### Task description:
Drop the pictures, then extract the listing word for word.
──────── Given information
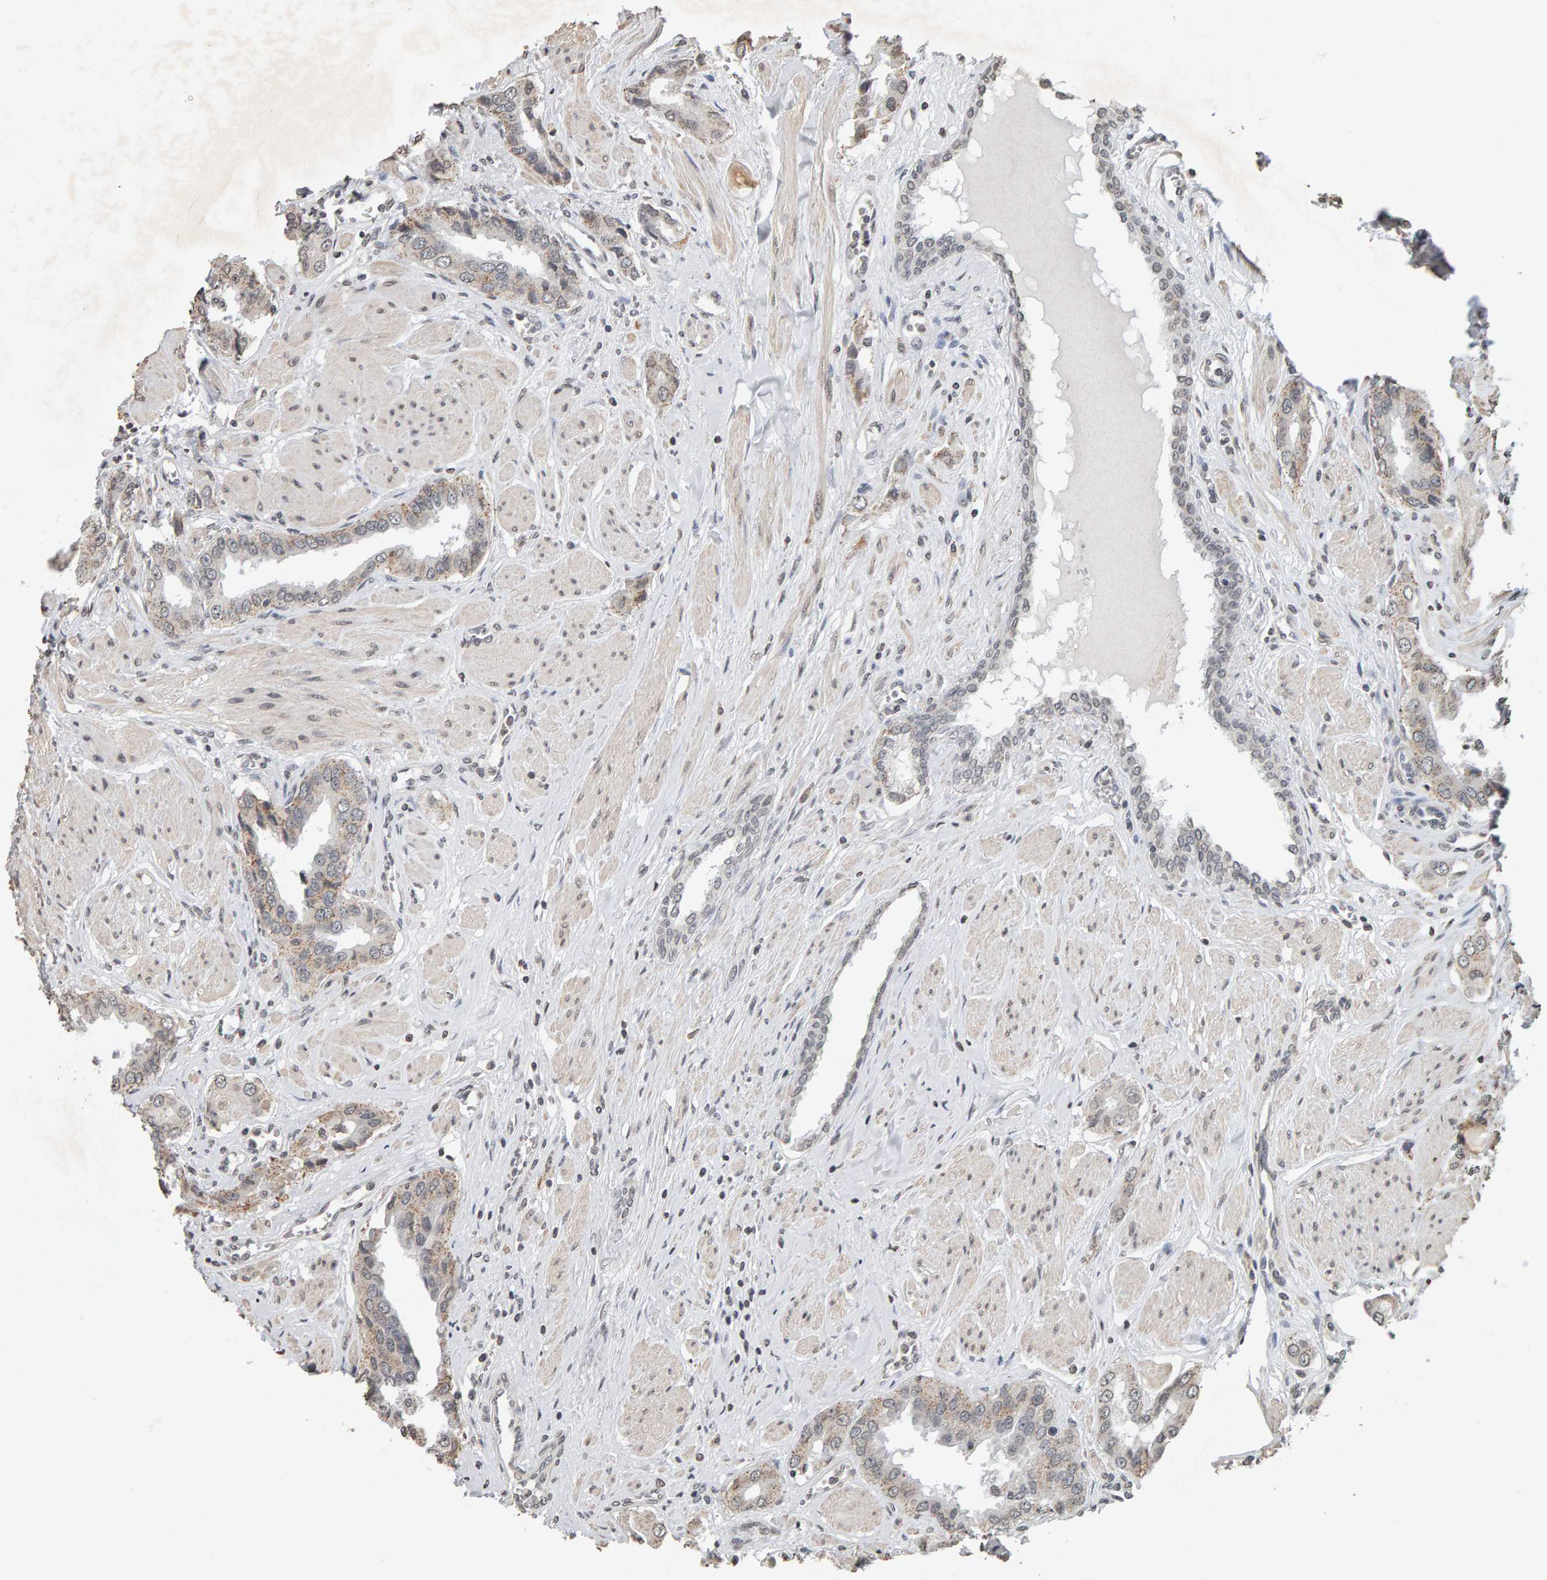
{"staining": {"intensity": "negative", "quantity": "none", "location": "none"}, "tissue": "prostate cancer", "cell_type": "Tumor cells", "image_type": "cancer", "snomed": [{"axis": "morphology", "description": "Adenocarcinoma, High grade"}, {"axis": "topography", "description": "Prostate"}], "caption": "Prostate cancer (adenocarcinoma (high-grade)) was stained to show a protein in brown. There is no significant staining in tumor cells. The staining was performed using DAB to visualize the protein expression in brown, while the nuclei were stained in blue with hematoxylin (Magnification: 20x).", "gene": "AFF4", "patient": {"sex": "male", "age": 52}}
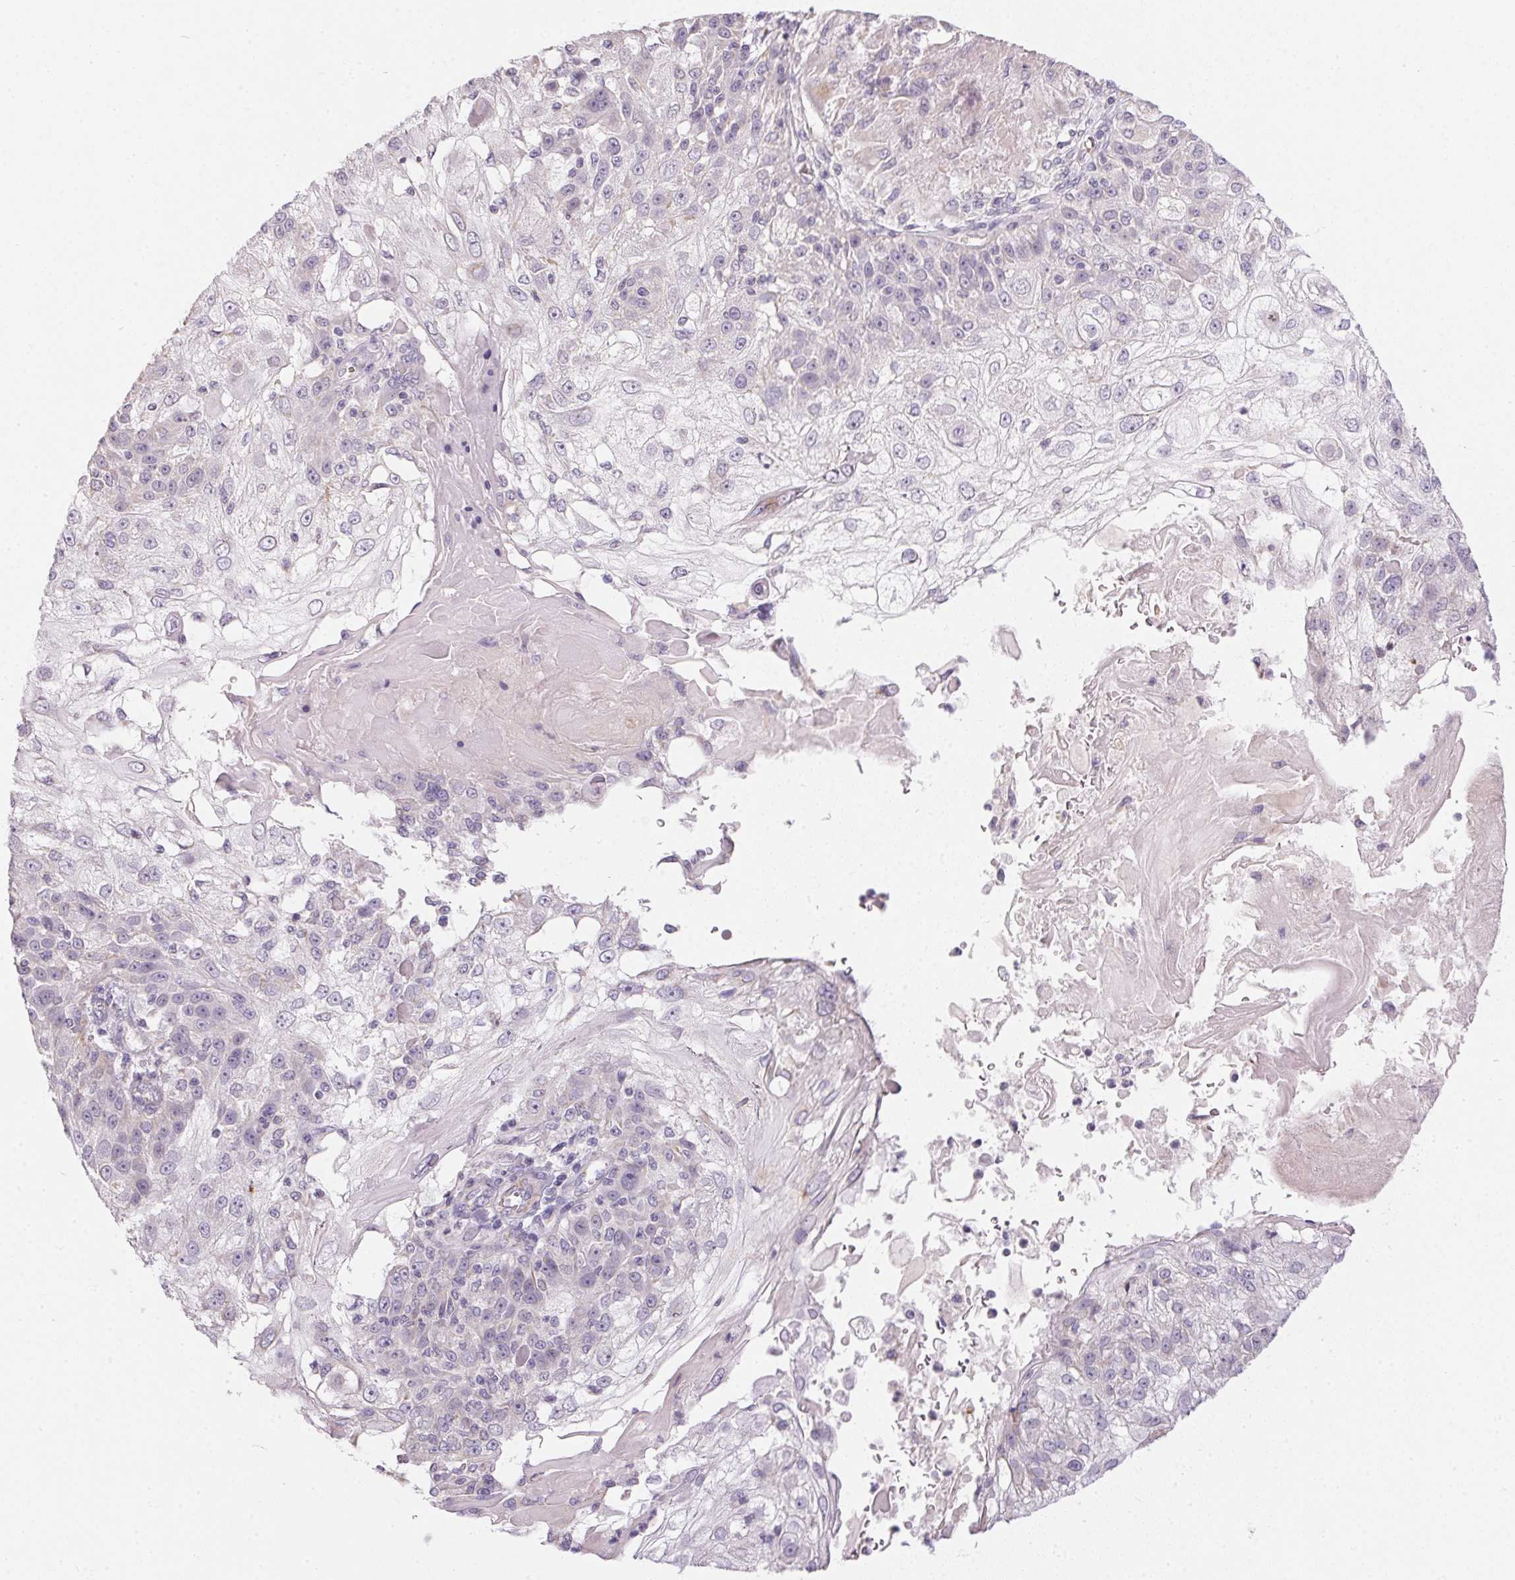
{"staining": {"intensity": "negative", "quantity": "none", "location": "none"}, "tissue": "skin cancer", "cell_type": "Tumor cells", "image_type": "cancer", "snomed": [{"axis": "morphology", "description": "Normal tissue, NOS"}, {"axis": "morphology", "description": "Squamous cell carcinoma, NOS"}, {"axis": "topography", "description": "Skin"}], "caption": "An immunohistochemistry photomicrograph of skin cancer is shown. There is no staining in tumor cells of skin cancer.", "gene": "SMYD1", "patient": {"sex": "female", "age": 83}}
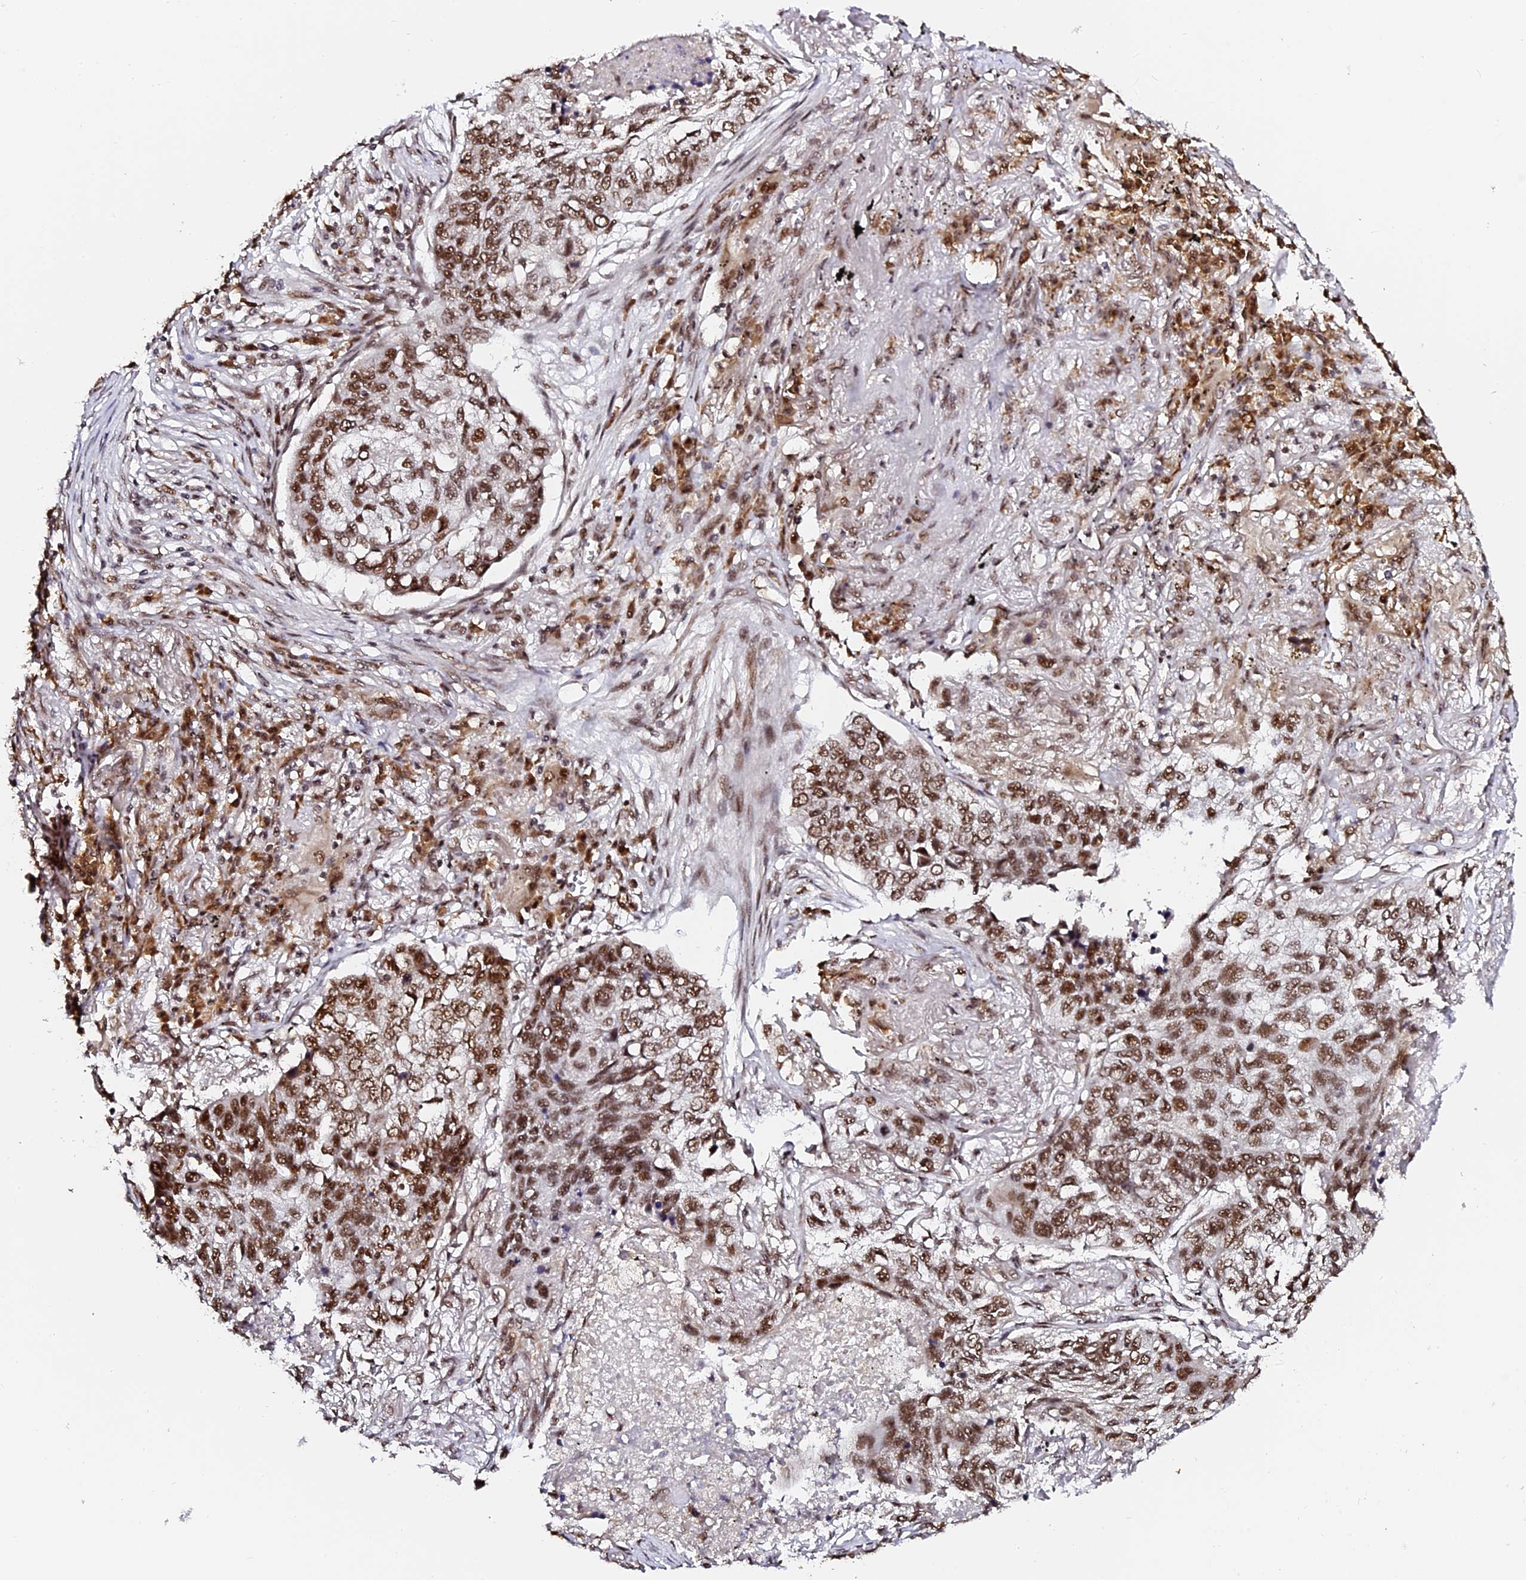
{"staining": {"intensity": "moderate", "quantity": ">75%", "location": "nuclear"}, "tissue": "lung cancer", "cell_type": "Tumor cells", "image_type": "cancer", "snomed": [{"axis": "morphology", "description": "Squamous cell carcinoma, NOS"}, {"axis": "topography", "description": "Lung"}], "caption": "Moderate nuclear expression is present in approximately >75% of tumor cells in lung cancer (squamous cell carcinoma).", "gene": "MCRS1", "patient": {"sex": "female", "age": 63}}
────────────────
### Solution to the problem:
{"staining": {"intensity": "negative", "quantity": "none", "location": "none"}, "tissue": "prostate cancer", "cell_type": "Tumor cells", "image_type": "cancer", "snomed": [{"axis": "morphology", "description": "Adenocarcinoma, High grade"}, {"axis": "topography", "description": "Prostate"}], "caption": "Prostate cancer (adenocarcinoma (high-grade)) was stained to show a protein in brown. There is no significant staining in tumor cells. The staining was performed using DAB to visualize the protein expression in brown, while the nuclei were stained in blue with hematoxylin (Magnification: 20x).", "gene": "AFF4", "patient": {"sex": "male", "age": 52}}
{"staining": {"intensity": "negative", "quantity": "none", "location": "none"}, "tissue": "skin cancer", "cell_type": "Tumor cells", "image_type": "cancer", "snomed": [{"axis": "morphology", "description": "Normal tissue, NOS"}, {"axis": "morphology", "description": "Squamous cell carcinoma, NOS"}, {"axis": "topography", "description": "Skin"}], "caption": "An immunohistochemistry photomicrograph of skin cancer is shown. There is no staining in tumor cells of skin cancer.", "gene": "SMYD1", "patient": {"sex": "female", "age": 83}}
{"staining": {"intensity": "moderate", "quantity": ">75%", "location": "nuclear"}, "tissue": "lung cancer", "cell_type": "Tumor cells", "image_type": "cancer", "snomed": [{"axis": "morphology", "description": "Squamous cell carcinoma, NOS"}, {"axis": "topography", "description": "Lung"}], "caption": "Moderate nuclear expression is present in approximately >75% of tumor cells in lung cancer (squamous cell carcinoma).", "gene": "MCRS1", "patient": {"sex": "female", "age": 63}}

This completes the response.